Review: Together Again In ‘TMNT #104’

by James Ferguson

The pieces that were the lives of Leonardo, Donatello, Michelangelo, and Raphael, start to come back together at long last. Among all the grief and sorrow and the dystopian setting, they’re finally ready to move on. More importantly, they’re all in the same place for the first time in months. What’s next for the Teenage Mutant Ninja Turtles? How can they help the city and the loads of new mutants walking the streets?

Since this arc began, writer / artist Sophie Campbell has delivered a fascinating look at grief and depression through the lens of the heroes in a half shell. Despite this, I was just starting to get a little frustrated with the series, wanting the plot to move onto whatever should come next. That’s when Campbell delivered this massive move, setting the Turtles on the path for what will be a major next step in their lives.
In hindsight, I’m disappointed in myself. Grief is different for everyone, even mutants. As a reader, I wanted this to move along, but the characters weren’t ready to do that yet. They just lost their father and they needed time to process what that meant and how they felt. Turn that around and think about how you’d react to a friend or loved one in the same situation.
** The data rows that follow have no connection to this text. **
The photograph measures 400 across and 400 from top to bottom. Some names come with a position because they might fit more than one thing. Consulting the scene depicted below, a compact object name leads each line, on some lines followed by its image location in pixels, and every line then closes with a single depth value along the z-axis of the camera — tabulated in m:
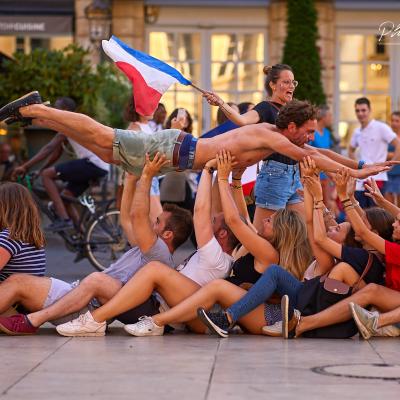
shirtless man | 8.87
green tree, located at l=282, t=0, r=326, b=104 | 23.36
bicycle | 13.23
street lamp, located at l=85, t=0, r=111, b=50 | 24.34
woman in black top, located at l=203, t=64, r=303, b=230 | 9.98
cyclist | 13.40
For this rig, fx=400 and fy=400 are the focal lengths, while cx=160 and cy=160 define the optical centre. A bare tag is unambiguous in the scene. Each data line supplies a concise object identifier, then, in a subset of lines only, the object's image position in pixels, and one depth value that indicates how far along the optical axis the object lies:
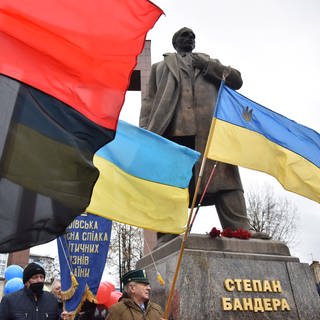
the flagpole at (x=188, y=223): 3.07
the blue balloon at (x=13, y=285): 6.62
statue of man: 5.26
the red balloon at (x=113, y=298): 6.30
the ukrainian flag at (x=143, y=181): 3.74
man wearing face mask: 3.72
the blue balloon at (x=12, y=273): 7.77
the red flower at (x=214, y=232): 4.52
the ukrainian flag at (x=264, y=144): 4.47
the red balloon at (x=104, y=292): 6.23
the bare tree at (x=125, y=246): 22.70
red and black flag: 2.55
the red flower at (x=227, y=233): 4.74
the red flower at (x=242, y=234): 4.72
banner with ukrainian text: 5.08
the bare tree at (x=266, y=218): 22.89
Now I feel like a jerk. If nothing else, this comic has helped see how deep mourning and depression can go and how everyone needs a different amount of time to go through it. You can’t just tell them to get over it.
TMNT #104 is bursting with emotional character moments. Campbell can say so much with a single glance, like the heartwarming exchange between Raph and Alopex in the alley behind the shelter, immediately followed by an even more heartwarming one between Raph and Donnie. These are presented with little to no dialogue, but they speak volumes. Letterer Shawn Lee gives the sparse dialogue the impact it needs with expert placement and font choices.
A big part of this issue – and the series as a whole – comes when the Turtles are finally reunited on the farm. They’ve been apart, both physically and mentally, for some time so this was a little awkward at first, but they’re family so they came together quickly.
Jennika is a wild card in this dynamic. She’s a literal Ninja Turtle, but she’s not related to the others by blood (although one could argue she is now because she became a mutant thanks to a blood transfusion). She helps each of the Turtles achieve clarity and move through this moment. She doesn’t explicitly spell out what they should do next, but she does give them just the right kind of nudge along the way so they can figure it out for themselves. She’s a welcome addition to the team.
Since this arc began, colorist Ronda Pattison has created a stark contrast between the city and the farm. The former is dark and dingy while the latter is bright and welcoming. That still holds true here, although by the end of this issue, they’re a bit more mixed since the Turtles return to the city. They bring some of that warmth back with them.
Teenage Mutant Ninja Turtles is heading into uncharted territory now. As they, pardon the pun, come out of their shells and feel ready to face the world again, they realize that it’s different from when they went into seclusion. Mutants are public knowledge now so there’s no reason to hide in the shadows. They can live a normal life like a human being without fear of persecution. What does being a mutant (aka being different) mean in a world where everyone is like that? That’s a fascinating idea and I’m looking forward to how it’s explored.
Teenage Mutant Ninja Turtles #104 from IDW Publishing is currently available at your local comic shop and digitally through ComiXology and Amazon Kindle.